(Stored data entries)
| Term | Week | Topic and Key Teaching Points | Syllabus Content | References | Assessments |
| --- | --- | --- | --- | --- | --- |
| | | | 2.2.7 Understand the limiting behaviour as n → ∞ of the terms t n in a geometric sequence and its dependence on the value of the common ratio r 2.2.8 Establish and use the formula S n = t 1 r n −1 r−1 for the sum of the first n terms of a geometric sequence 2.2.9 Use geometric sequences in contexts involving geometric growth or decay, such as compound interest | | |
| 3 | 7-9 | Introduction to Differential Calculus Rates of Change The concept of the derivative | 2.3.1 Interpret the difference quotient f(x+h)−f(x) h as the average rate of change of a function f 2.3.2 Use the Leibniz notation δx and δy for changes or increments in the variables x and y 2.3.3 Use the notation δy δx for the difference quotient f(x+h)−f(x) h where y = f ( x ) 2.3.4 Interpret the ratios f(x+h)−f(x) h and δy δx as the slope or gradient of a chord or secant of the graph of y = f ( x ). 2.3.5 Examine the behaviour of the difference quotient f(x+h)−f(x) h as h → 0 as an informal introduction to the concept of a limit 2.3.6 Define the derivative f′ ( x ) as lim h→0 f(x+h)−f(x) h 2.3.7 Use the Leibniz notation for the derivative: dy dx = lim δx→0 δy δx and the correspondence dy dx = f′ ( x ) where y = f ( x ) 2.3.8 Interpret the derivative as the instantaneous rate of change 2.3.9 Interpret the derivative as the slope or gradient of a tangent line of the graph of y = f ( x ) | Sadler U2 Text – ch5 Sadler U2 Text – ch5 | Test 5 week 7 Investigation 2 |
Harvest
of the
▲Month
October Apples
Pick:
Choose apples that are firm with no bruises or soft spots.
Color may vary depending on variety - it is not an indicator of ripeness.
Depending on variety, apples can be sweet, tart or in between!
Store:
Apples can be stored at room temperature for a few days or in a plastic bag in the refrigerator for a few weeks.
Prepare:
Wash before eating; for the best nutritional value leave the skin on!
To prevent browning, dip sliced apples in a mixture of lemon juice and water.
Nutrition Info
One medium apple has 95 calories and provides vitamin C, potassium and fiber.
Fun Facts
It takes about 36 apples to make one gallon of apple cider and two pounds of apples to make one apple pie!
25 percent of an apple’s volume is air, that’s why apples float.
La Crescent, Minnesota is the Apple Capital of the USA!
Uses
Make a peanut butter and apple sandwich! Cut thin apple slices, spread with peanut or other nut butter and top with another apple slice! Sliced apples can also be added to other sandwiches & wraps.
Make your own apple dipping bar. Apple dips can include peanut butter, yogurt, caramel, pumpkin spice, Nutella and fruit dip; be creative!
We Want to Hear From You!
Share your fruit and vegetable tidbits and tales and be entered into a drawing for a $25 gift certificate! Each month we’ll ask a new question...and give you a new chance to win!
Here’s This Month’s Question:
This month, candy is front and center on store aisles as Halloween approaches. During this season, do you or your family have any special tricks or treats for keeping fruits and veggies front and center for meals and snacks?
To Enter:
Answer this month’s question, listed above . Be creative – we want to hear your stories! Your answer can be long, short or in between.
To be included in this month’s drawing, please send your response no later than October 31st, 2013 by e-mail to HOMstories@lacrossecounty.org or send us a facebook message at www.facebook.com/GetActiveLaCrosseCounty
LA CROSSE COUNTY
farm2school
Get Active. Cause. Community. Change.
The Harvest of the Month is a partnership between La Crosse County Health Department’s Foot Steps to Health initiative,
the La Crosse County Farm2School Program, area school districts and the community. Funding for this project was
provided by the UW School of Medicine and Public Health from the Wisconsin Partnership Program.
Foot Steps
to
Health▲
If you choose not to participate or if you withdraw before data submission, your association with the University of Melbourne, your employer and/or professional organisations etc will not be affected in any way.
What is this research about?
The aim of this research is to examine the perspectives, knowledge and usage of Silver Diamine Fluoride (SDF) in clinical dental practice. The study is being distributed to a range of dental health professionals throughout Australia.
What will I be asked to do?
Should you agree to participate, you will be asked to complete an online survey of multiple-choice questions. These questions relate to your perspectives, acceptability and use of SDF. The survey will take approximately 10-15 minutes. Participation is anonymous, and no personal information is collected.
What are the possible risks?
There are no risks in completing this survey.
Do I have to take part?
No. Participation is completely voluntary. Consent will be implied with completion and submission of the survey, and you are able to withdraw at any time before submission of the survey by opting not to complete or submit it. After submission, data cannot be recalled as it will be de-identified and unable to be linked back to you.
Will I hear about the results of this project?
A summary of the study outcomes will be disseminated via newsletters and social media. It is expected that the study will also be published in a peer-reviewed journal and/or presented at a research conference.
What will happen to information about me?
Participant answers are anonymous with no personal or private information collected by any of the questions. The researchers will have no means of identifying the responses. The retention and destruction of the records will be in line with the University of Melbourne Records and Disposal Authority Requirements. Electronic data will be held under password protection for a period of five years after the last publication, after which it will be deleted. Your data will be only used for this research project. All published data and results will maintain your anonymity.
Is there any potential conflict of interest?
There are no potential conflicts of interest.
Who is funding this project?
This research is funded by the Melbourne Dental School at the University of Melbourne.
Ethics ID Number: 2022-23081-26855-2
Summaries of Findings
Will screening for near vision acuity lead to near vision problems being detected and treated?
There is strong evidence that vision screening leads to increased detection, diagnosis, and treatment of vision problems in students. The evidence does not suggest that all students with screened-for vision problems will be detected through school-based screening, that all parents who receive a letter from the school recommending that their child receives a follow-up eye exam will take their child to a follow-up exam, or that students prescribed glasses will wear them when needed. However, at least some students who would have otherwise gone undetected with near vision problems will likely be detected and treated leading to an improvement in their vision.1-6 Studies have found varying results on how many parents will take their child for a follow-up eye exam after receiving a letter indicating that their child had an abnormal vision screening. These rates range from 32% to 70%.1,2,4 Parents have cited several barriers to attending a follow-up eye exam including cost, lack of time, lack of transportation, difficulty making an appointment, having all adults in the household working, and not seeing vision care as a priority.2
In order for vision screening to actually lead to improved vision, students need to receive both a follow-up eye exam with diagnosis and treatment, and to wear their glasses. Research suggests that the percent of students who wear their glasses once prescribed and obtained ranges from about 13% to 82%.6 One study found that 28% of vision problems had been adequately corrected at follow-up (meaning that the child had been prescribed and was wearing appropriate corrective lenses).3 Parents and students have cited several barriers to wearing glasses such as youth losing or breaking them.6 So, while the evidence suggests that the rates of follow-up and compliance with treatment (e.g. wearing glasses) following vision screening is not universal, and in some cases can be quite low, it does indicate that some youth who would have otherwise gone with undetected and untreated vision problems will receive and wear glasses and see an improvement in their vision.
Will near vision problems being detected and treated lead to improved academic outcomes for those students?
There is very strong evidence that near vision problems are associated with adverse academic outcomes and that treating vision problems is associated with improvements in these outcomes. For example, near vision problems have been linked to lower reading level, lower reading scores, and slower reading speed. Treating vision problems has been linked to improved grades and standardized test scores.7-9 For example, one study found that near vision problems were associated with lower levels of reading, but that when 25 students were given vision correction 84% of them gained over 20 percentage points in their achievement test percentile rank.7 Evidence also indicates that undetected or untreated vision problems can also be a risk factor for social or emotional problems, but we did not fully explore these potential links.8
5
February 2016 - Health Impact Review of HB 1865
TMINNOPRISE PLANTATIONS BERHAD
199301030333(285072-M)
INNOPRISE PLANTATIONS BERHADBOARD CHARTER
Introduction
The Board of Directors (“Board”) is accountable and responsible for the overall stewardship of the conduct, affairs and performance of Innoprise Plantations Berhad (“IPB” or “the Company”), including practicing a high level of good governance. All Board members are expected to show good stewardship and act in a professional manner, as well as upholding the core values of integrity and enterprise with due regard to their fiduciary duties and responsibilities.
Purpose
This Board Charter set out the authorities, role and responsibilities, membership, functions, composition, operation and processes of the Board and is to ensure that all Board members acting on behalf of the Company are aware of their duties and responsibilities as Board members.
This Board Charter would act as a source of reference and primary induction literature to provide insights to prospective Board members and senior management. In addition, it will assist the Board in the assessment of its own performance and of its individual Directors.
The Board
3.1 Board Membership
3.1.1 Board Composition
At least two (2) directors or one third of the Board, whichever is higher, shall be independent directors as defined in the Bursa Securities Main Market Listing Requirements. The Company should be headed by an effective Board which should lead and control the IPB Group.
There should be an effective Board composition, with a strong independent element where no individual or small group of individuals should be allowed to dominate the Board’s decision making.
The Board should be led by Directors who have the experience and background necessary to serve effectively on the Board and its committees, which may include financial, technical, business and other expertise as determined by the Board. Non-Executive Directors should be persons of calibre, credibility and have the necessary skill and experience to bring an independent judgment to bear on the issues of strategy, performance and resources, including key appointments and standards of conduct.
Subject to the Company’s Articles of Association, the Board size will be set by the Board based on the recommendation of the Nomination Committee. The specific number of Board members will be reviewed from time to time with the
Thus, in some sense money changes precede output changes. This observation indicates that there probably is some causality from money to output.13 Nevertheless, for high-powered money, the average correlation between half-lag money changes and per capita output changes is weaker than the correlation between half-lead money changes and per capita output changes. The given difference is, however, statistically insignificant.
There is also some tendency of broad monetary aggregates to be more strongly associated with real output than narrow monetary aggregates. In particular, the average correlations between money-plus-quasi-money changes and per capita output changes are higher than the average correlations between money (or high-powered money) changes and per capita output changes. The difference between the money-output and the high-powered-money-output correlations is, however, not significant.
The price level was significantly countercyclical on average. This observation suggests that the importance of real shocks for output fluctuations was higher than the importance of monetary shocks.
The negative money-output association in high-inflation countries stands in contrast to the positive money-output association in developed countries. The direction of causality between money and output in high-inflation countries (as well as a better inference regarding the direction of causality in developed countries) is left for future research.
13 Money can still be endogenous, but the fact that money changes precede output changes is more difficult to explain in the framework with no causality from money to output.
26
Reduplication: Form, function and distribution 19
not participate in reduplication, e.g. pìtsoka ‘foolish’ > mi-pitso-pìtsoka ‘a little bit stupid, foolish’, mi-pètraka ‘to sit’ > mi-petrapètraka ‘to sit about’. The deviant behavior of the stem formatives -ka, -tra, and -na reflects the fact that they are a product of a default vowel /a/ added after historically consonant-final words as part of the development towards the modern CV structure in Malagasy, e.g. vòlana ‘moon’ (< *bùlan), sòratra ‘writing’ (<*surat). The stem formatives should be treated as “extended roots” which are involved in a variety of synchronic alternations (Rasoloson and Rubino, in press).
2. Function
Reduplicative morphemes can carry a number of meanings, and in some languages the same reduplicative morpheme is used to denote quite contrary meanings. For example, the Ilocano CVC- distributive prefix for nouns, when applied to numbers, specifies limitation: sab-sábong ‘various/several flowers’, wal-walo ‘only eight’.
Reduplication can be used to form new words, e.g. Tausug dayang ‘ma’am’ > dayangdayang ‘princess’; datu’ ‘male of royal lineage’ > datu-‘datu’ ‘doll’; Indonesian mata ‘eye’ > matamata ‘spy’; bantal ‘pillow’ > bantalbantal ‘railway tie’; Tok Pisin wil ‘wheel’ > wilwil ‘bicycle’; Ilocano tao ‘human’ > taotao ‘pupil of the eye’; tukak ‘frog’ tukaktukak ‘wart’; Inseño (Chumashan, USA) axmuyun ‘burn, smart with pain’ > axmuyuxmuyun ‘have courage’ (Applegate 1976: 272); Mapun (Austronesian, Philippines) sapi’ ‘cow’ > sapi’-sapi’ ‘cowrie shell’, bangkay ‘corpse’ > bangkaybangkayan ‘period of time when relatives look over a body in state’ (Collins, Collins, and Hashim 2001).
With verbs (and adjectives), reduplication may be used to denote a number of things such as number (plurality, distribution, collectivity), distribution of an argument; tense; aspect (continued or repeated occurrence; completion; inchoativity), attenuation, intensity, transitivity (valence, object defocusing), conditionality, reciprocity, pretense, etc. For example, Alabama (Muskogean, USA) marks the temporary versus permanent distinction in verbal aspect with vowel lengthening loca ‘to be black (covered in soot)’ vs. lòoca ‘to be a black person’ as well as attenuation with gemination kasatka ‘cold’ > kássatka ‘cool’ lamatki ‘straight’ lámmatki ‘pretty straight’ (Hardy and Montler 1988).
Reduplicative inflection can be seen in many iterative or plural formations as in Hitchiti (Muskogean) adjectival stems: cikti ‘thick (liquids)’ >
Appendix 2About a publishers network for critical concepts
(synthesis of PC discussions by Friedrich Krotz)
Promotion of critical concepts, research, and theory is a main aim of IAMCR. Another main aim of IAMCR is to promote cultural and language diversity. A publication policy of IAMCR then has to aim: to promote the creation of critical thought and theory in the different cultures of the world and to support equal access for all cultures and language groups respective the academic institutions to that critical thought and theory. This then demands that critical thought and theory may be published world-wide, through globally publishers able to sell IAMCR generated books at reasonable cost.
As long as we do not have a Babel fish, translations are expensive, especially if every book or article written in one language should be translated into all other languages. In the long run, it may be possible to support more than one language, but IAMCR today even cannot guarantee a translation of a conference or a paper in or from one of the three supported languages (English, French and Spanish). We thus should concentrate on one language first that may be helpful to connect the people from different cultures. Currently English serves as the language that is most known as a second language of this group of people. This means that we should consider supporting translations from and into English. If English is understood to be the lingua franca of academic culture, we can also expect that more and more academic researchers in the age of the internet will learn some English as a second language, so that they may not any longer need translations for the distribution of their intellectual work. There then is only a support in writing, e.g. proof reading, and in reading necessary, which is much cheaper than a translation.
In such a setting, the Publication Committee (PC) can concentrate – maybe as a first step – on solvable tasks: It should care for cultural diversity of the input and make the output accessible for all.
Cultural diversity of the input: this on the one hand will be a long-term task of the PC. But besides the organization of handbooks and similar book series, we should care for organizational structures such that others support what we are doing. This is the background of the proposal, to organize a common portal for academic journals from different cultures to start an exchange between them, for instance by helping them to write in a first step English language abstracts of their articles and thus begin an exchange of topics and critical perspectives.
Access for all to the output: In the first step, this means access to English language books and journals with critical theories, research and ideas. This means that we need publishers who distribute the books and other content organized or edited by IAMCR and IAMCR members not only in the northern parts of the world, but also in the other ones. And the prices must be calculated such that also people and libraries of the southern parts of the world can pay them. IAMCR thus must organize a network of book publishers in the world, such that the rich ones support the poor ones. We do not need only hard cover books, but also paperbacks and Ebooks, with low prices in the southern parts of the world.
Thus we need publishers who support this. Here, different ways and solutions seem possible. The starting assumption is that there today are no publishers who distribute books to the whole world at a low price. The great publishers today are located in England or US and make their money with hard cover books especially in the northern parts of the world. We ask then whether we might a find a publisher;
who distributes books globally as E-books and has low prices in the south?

*What you should do*. Copy out only the lines of the records above from the one with "There is very" through the one with "TMINNOPRISE PLANTATIONS BERHAD", exactly as they stand, both included.

*Answer to this exercise*.
There is very strong evidence that near vision problems are associated with adverse academic outcomes and that treating vision problems is associated with improvements in these outcomes. For example, near vision problems have been linked to lower reading level, lower reading scores, and slower reading speed. Treating vision problems has been linked to improved grades and standardized test scores.7-9 For example, one study found that near vision problems were associated with lower levels of reading, but that when 25 students were given vision correction 84% of them gained over 20 percentage points in their achievement test percentile rank.7 Evidence also indicates that undetected or untreated vision problems can also be a risk factor for social or emotional problems, but we did not fully explore these potential links.8
5
February 2016 - Health Impact Review of HB 1865
TMINNOPRISE PLANTATIONS BERHAD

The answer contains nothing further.